BRIEF:
Using the data that follows, give the number of lines where the string "Nasional" occurs, and nothing else.

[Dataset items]
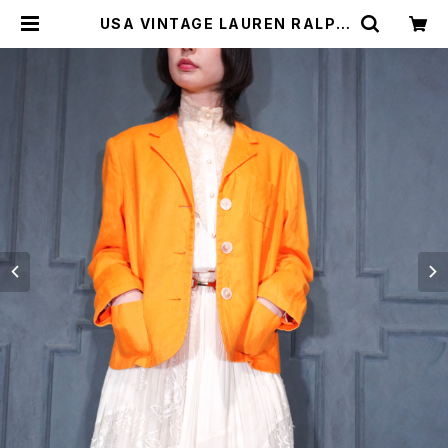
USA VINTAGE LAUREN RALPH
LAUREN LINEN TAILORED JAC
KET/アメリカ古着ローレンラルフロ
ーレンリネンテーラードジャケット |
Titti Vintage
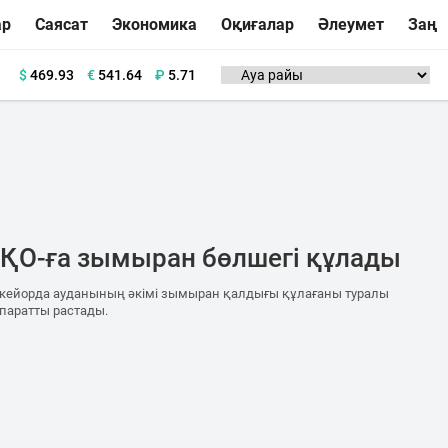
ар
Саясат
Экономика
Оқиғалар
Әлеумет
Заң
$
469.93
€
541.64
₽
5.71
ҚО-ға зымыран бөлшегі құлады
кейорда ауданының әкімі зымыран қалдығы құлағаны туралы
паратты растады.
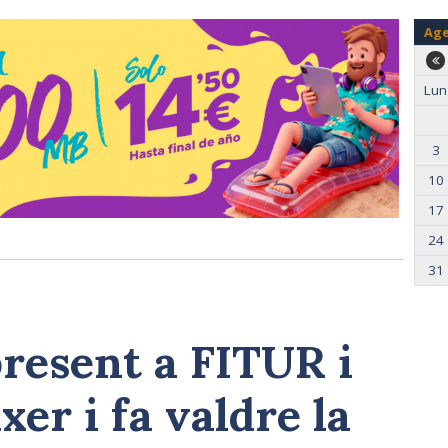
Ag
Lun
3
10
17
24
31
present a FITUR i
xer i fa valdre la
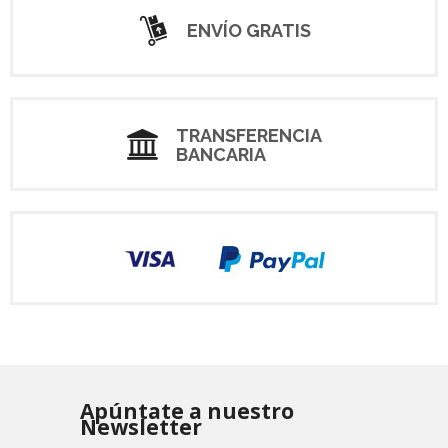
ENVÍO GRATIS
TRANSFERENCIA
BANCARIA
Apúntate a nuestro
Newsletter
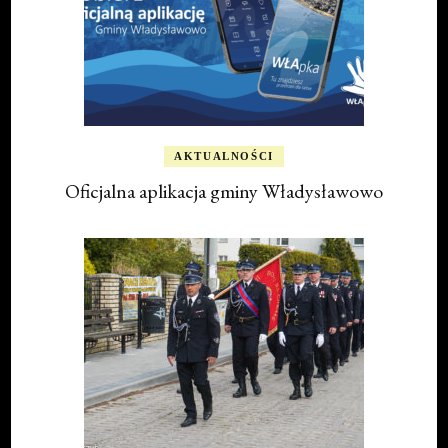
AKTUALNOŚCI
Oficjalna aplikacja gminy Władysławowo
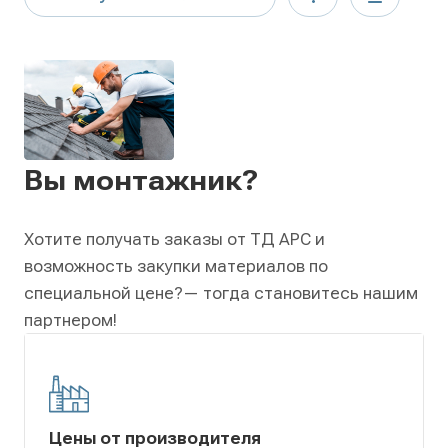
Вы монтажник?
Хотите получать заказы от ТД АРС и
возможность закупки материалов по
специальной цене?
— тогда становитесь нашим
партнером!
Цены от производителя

* * *

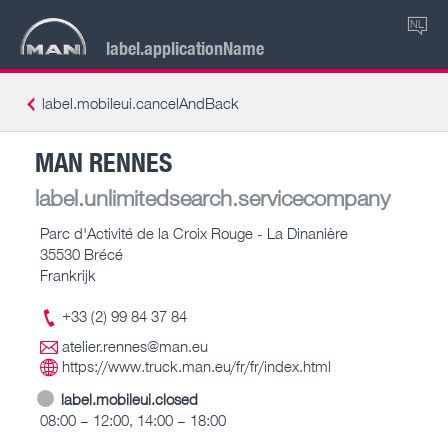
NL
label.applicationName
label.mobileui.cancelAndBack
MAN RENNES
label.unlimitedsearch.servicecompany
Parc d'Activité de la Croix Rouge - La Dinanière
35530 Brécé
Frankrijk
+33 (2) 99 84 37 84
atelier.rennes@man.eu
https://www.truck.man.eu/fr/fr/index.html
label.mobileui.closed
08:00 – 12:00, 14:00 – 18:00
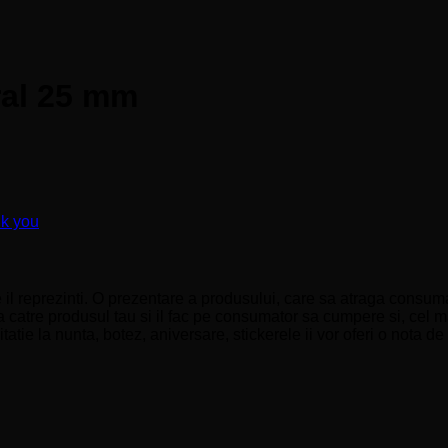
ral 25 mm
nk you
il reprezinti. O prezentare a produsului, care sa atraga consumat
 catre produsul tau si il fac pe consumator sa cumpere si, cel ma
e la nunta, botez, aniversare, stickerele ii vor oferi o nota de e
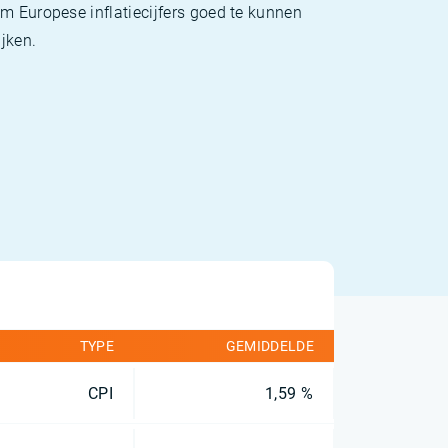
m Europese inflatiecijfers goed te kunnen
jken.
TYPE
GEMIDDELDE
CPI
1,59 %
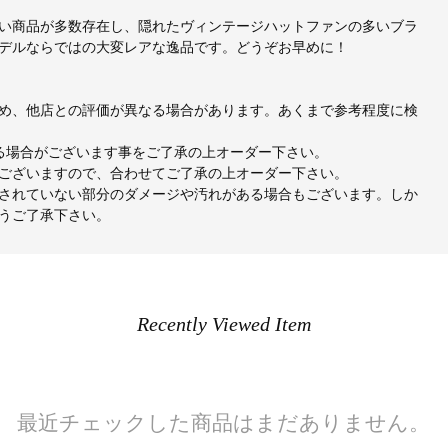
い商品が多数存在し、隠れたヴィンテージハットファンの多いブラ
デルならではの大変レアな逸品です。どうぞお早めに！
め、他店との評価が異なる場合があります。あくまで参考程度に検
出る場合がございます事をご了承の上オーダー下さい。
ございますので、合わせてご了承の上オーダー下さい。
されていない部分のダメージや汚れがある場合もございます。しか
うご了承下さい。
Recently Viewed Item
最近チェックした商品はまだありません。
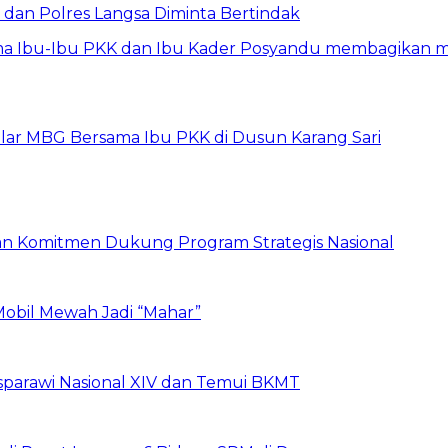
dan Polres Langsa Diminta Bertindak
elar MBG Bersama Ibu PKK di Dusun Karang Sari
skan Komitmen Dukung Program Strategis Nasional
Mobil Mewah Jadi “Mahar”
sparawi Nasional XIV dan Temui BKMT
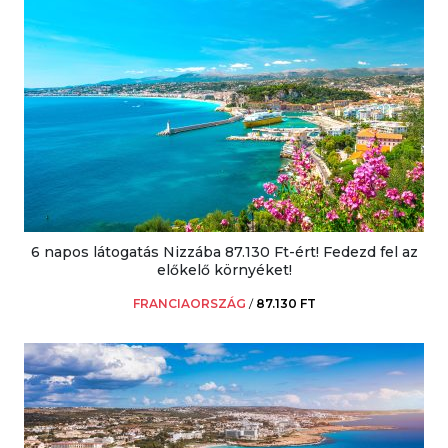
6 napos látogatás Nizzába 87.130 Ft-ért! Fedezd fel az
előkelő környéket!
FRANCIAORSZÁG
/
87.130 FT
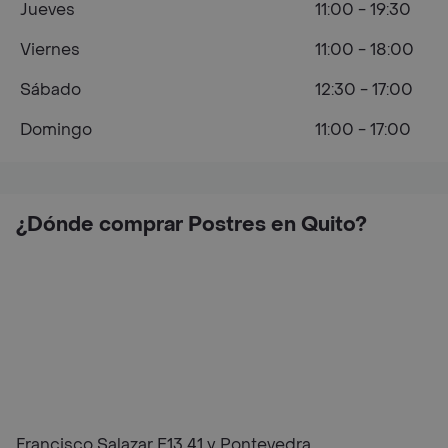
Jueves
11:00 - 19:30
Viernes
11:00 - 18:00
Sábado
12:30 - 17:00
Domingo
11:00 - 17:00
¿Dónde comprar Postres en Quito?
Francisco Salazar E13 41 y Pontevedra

---

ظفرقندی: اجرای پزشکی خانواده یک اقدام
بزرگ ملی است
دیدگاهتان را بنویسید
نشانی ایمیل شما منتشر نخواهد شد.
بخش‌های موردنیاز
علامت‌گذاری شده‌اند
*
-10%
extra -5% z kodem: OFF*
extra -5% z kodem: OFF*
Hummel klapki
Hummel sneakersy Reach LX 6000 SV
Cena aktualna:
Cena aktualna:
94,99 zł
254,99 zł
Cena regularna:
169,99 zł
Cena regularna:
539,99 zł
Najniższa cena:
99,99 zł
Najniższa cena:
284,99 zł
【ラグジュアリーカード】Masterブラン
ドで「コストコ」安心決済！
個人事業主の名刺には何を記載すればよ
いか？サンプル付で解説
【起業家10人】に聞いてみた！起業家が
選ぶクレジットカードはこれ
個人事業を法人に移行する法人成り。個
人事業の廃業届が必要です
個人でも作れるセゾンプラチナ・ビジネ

RESPONSE AREA:
2